Sadly we can’t trust the Government or schools to inculcate good sexual ethics

By on Thursday, 27 June 2013

Parents have a duty to find out what is taught in the classroom (AP)

Parents have a duty to find out what is taught in the classroom (AP)

Earlier this month a proposed amendment to the Children and Families Bill, making sex education compulsory in England and Wales, was defeated in the House of Commons.

Did you hear about this in the mainstream media? It seems that only people with a special interest, whether that’s us, or our opponents, are talking about this.

It is, of course, good news that this amendment was defeated, although the Bill was only defeated by 24 votes, which means we should not rest easy.

Why is this good news? Exactly what is taught in sex ed? The Christian Institute produced this document in 2011, informing parents of what was being recommended in many of our schools. According to the report, materials featuring full-frontal nudity were recommended for seven-year-olds (in Hampshire and Sheffield, among other places); and in some areas books featuring cartoon people having sex on a skateboard were recommended for children as young as five. It would almost be funny if these materials were not recommended in all seriousness. Many, if not most, of these resources will still be on different Local Education Authority (LEA) directives.

It is clear that sex education should not be taught in this way, especially in primary schools. Obviously children should be taught about human reproduction, ideally by parents, once the child can understand that for such an intimate thing as sex a committed relationship between the man and woman should already be established (ideally marriage).

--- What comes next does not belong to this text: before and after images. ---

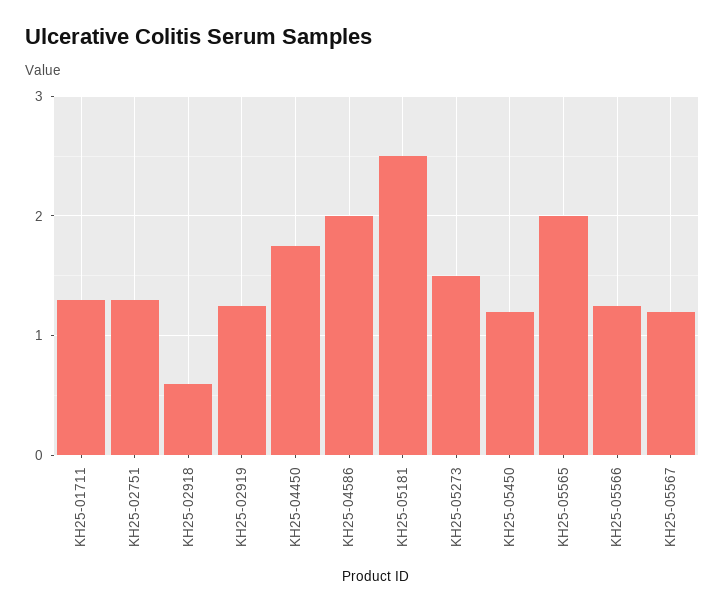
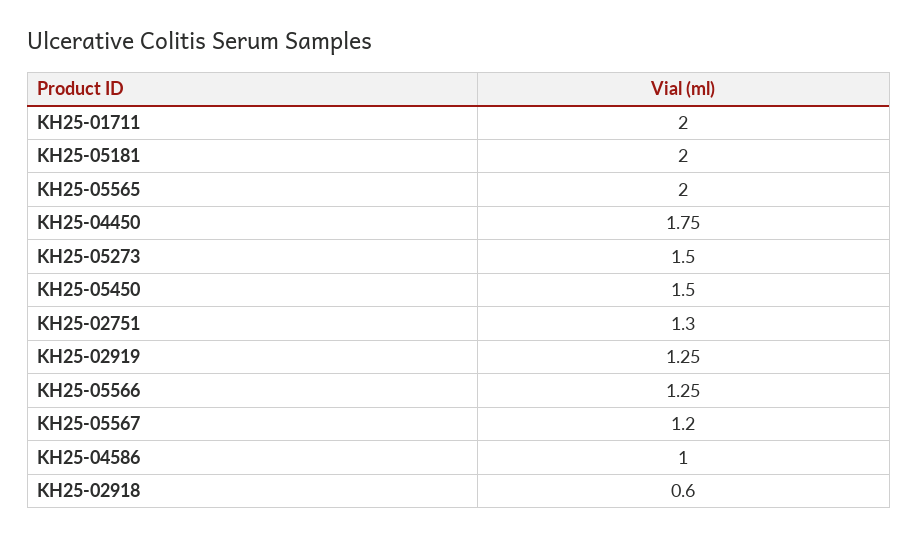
  {
-   "KH25-01711": 1.3,
+   "KH25-01711": 2,
    "KH25-02751": 1.3,
    "KH25-02918": 0.6,
    "KH25-02919": 1.25,
    "KH25-04450": 1.75,
-   "KH25-04586": 2,
+   "KH25-04586": 1,
-   "KH25-05181": 2.5,
+   "KH25-05181": 2,
    "KH25-05273": 1.5,
-   "KH25-05450": 1.2,
+   "KH25-05450": 1.5,
    "KH25-05565": 2,
    "KH25-05566": 1.25,
    "KH25-05567": 1.2
  }

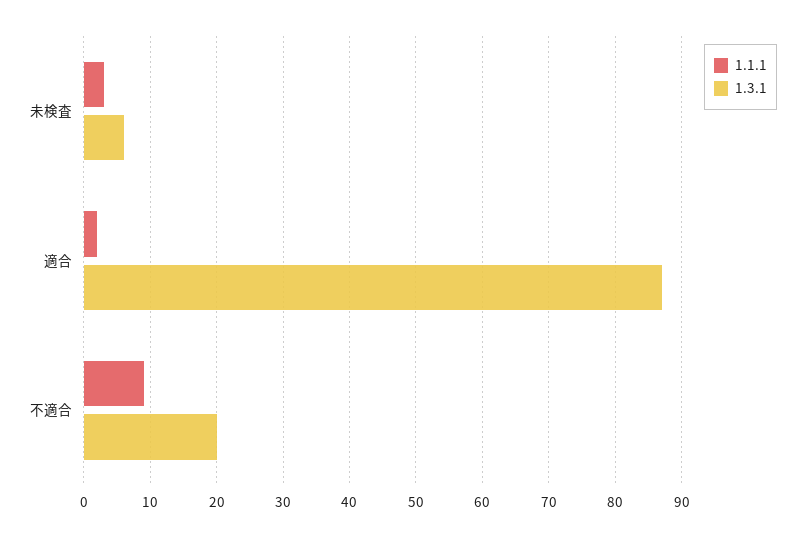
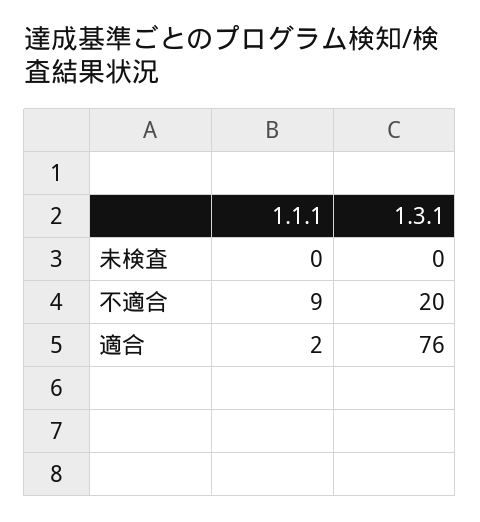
  {
    "1.1.1": {
-     "未検査": 3,
+     "未検査": 0,
      "適合": 2,
      "不適合": 9
    },
    "1.3.1": {
-     "未検査": 6,
+     "未検査": 0,
-     "適合": 87,
+     "適合": 76,
      "不適合": 20
    }
  }

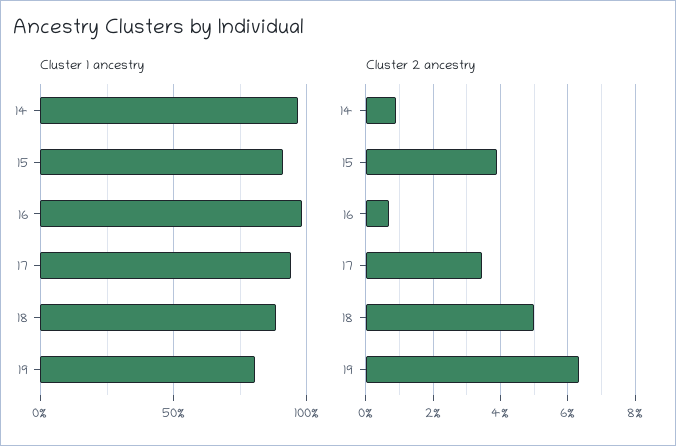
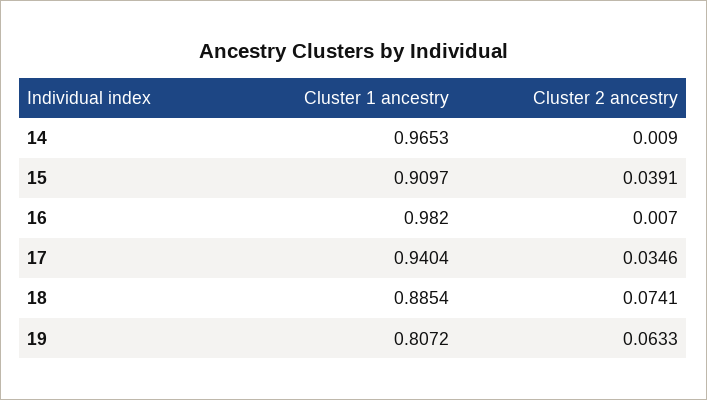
  {
    "Cluster 1 ancestry": {
      "14": 0.9653,
      "15": 0.9097,
      "16": 0.982,
      "17": 0.9404,
      "18": 0.8854,
      "19": 0.8072
    },
    "Cluster 2 ancestry": {
      "14": 0.009,
      "15": 0.0391,
      "16": 0.007,
      "17": 0.0346,
-     "18": 0.05,
+     "18": 0.0741,
      "19": 0.0633
    }
  }

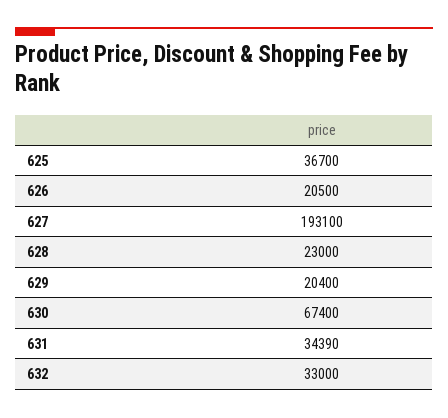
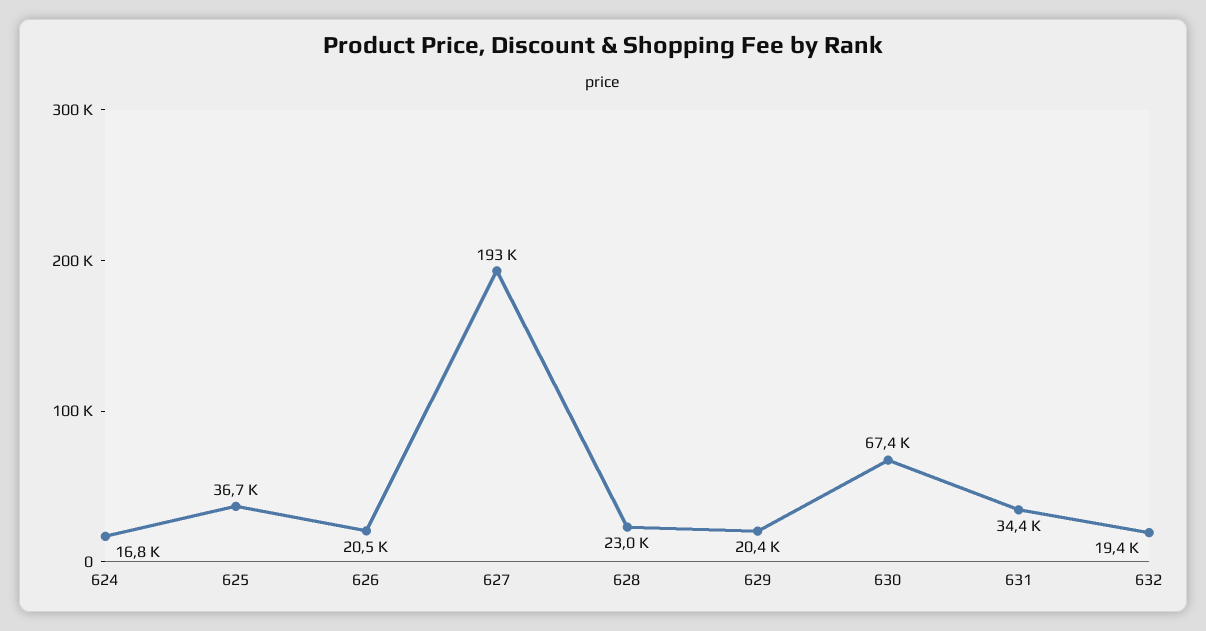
  {
    "625": 36700,
    "626": 20500,
    "627": 193100,
    "628": 23000,
    "629": 20400,
    "630": 67400,
    "631": 34390,
-   "632": 33000
+   "632": 19400,
+   "624": 16800
  }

Currently no school has to give sex education, although every primary school has to teach reproduction. Where a school chooses to teach sex ed, each LEA may have resources that governors and heads can choose for their schools, with class teachers able to adapt these to the needs of their class. Parents may withdraw their children if they wish.

At the moment, not every LEA has subscribed to these materials, and not every school delivers sex education – even in secondary the programme is non-statutory. But if you live in an area where materials like these are used, and your children’s school gives sex ed, you should consider withdrawing your children from those classes and encouraging others to do likewise. If you are not sure if your child’s school teaches sex ed, ask your child’s teacher.

As for the argument that we need more sex education at a younger age to tackle Britain’s teenage pregnancy and abortion problem, the problem is surely not that Britain’s teenagers don’t know what a condom is: the problem is more likely to have arisen from raising children to have as much irresponsible sex as they like as long as they use contraceptives.

Catholic parents should be involved in their children’s education and aware of the threat that sex education poses – in this life, if children grow up to have a teenage pregnancy or STI, or if they cohabit or even choose an abortion as a result of living the life that sex ed promotes – and potentially in the next life, although fortunately that is not for us to judge.